Tegen deze uitspraak heeft de vreemdeling, vertegenwoordigd door mr. S.R. Nohar, advocaat te Lemmer, hoger beroep ingesteld. Het hogerberoepschrift is aangehecht.
Desgevraagd heeft de staatssecretaris schriftelijk nadere inlichtingen verstrekt.

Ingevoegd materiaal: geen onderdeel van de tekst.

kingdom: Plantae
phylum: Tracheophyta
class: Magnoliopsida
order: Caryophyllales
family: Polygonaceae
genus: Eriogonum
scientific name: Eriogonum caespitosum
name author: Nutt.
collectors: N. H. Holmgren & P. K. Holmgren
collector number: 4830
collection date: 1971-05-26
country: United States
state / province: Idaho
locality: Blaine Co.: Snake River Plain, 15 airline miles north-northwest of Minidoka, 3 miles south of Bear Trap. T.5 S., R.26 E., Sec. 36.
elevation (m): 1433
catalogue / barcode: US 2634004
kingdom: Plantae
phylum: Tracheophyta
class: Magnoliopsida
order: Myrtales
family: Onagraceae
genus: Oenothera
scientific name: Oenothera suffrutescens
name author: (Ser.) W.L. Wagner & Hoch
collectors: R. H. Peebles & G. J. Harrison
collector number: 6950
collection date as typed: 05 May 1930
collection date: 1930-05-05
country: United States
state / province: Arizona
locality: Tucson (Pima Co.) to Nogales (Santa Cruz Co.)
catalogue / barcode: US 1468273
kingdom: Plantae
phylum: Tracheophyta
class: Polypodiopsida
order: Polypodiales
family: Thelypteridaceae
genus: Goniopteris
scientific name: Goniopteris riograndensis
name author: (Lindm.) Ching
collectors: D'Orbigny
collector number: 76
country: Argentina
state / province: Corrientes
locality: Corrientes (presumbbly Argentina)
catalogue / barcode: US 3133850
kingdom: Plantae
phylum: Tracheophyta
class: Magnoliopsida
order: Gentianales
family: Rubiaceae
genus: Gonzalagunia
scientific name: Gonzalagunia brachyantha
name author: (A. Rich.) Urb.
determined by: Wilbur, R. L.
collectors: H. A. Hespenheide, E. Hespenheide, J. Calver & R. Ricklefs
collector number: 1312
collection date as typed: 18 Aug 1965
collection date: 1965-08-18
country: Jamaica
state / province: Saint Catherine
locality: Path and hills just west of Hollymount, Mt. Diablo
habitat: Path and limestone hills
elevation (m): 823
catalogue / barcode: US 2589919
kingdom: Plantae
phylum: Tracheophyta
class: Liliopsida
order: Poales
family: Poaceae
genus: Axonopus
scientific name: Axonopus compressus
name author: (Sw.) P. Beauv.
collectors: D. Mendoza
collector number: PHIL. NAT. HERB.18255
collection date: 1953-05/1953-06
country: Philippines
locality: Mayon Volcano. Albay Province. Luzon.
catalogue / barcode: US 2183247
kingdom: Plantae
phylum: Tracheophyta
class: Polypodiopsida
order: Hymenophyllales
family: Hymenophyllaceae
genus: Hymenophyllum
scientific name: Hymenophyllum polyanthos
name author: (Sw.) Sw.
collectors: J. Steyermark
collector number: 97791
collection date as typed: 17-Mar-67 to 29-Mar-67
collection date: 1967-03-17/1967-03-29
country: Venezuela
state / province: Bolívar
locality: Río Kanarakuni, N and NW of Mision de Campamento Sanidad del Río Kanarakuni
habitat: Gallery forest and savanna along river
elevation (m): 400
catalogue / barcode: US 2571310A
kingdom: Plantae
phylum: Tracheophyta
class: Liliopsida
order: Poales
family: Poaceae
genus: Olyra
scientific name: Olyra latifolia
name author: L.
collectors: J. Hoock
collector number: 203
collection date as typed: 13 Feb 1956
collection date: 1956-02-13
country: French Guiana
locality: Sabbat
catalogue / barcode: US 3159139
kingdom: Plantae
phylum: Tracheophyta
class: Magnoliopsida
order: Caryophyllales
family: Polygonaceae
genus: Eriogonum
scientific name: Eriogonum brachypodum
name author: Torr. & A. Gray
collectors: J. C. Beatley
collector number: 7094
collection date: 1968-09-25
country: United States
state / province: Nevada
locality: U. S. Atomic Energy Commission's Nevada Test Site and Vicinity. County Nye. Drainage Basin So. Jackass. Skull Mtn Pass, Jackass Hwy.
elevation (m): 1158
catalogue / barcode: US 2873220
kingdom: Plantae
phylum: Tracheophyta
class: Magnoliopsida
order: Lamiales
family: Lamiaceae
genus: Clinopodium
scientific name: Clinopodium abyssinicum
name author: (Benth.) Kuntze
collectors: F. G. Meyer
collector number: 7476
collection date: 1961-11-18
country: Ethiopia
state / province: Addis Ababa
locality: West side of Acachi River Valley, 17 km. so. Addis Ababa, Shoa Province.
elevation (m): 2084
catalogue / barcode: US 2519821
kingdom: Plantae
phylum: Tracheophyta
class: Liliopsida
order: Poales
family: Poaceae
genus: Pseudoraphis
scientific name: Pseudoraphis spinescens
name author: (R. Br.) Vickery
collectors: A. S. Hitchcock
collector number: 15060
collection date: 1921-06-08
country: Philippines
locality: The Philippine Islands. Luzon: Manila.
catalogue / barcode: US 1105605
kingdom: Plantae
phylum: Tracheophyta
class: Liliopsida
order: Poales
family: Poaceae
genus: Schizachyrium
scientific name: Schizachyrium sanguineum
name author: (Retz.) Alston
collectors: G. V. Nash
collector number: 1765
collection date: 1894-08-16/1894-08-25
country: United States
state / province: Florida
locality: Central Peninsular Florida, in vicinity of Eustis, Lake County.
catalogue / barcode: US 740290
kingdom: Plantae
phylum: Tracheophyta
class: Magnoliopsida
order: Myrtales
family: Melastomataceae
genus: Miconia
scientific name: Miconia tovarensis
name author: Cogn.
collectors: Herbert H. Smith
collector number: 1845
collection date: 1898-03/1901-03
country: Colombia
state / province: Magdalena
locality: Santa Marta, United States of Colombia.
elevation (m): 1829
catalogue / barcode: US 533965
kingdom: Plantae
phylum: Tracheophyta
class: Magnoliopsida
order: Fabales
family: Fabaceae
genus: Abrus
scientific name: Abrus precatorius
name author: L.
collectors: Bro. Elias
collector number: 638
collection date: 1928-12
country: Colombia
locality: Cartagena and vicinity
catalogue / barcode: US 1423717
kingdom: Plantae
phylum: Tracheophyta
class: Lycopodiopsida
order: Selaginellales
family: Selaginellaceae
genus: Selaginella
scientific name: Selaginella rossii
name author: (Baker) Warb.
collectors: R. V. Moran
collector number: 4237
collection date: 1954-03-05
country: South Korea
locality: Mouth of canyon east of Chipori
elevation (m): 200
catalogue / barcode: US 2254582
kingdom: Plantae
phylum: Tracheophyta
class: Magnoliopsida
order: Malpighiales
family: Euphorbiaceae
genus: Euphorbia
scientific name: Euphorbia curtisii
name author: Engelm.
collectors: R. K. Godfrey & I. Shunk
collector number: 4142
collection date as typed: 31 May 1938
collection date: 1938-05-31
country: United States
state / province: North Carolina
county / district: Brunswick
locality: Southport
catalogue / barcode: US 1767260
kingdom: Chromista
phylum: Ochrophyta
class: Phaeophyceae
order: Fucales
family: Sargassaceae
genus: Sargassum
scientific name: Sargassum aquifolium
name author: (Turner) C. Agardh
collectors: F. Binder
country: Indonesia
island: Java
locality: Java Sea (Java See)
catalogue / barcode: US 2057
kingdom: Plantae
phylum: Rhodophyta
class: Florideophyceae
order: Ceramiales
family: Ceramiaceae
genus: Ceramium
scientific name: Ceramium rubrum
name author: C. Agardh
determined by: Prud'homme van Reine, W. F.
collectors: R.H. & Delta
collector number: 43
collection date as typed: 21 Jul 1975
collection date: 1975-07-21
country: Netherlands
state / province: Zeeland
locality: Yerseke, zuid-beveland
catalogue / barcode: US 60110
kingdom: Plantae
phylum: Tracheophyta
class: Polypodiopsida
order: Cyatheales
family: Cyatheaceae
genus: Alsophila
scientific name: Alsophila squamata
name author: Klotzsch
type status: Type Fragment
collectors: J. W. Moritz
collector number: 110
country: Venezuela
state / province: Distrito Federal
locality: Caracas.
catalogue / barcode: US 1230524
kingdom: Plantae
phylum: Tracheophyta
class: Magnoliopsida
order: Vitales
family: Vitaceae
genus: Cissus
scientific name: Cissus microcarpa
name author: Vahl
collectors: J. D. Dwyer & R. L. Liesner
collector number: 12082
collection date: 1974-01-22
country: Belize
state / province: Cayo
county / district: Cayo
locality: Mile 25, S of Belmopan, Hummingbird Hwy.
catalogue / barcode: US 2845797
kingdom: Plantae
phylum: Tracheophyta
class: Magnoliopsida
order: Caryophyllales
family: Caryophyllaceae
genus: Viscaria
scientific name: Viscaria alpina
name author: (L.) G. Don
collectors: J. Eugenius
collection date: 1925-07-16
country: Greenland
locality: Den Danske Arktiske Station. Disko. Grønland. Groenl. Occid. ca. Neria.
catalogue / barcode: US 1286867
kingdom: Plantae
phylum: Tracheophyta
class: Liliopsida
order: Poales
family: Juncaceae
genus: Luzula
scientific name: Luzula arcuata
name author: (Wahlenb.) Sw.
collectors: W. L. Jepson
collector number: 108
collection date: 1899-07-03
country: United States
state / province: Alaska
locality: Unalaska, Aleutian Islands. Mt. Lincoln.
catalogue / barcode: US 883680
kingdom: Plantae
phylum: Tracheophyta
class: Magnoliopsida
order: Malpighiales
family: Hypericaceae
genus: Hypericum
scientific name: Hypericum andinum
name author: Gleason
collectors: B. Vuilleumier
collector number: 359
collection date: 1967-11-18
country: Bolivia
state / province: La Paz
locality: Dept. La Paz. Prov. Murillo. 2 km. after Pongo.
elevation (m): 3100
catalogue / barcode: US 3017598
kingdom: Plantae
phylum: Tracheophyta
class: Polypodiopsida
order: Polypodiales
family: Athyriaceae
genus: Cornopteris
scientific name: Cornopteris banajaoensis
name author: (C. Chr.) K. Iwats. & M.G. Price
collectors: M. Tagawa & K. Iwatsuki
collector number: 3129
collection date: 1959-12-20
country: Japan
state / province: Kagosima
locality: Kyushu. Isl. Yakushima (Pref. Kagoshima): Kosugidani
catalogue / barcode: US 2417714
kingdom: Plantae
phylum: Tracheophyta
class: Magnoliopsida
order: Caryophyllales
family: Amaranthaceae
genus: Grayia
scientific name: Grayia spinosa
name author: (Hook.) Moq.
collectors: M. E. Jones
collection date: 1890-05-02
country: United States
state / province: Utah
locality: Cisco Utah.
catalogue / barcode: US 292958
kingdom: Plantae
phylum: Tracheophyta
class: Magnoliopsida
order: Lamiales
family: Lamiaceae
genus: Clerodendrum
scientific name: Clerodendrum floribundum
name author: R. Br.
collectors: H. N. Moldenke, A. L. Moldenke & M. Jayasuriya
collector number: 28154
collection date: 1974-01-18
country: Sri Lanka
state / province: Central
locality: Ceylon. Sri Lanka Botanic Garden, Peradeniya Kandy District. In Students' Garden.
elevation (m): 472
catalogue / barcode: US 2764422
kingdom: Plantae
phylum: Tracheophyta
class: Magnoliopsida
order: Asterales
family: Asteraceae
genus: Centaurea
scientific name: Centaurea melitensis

De Afdeling heeft de zaak ter zitting behandeld op 15 februari 2016, waar de staatssecretaris, vertegenwoordigd door mr. G. Douma en mr. R.A. Visser, beiden werkzaam bij het Ministerie van Veiligheid en Justitie, is verschenen.
Overwegingen
1. De vreemdeling betoogt in zijn grief dat de rechtbank ten onrechte heeft overwogen dat hij geen belang heeft bij een oordeel over de vraag of de staatssecretaris op goede gronden zijn aanvraag krachtens artikel 30b, eerste lid, aanhef en onder e, van de Vreemdelingenwet 2000 (hierna: de Vw 2000) heeft afgewezen als kennelijk ongegrond in de zin van artikel 32, tweede lid, van Richtlijn 2013/32/EU (de Procedurerichtlijn), nu hij de aanvraag reeds terecht op grond van artikel 31, eerste lid, van de Vw 2000 heeft afgewezen als ongegrond. Daartoe voert de vreemdeling aan dat de rechtbank niet heeft onderkend dat de staatssecretaris ten onrechte twee afwijzingsgronden heeft gehanteerd en dat zijn aanvraag niet zowel ongegrond als kennelijk ongegrond kan zijn. Voorts voert de vreemdeling aan dat de rechtbank ten onrechte geen oordeel heeft gegeven over de juistheid van het standpunt van de staatssecretaris dat zijn aanvraag kennelijk ongegrond is.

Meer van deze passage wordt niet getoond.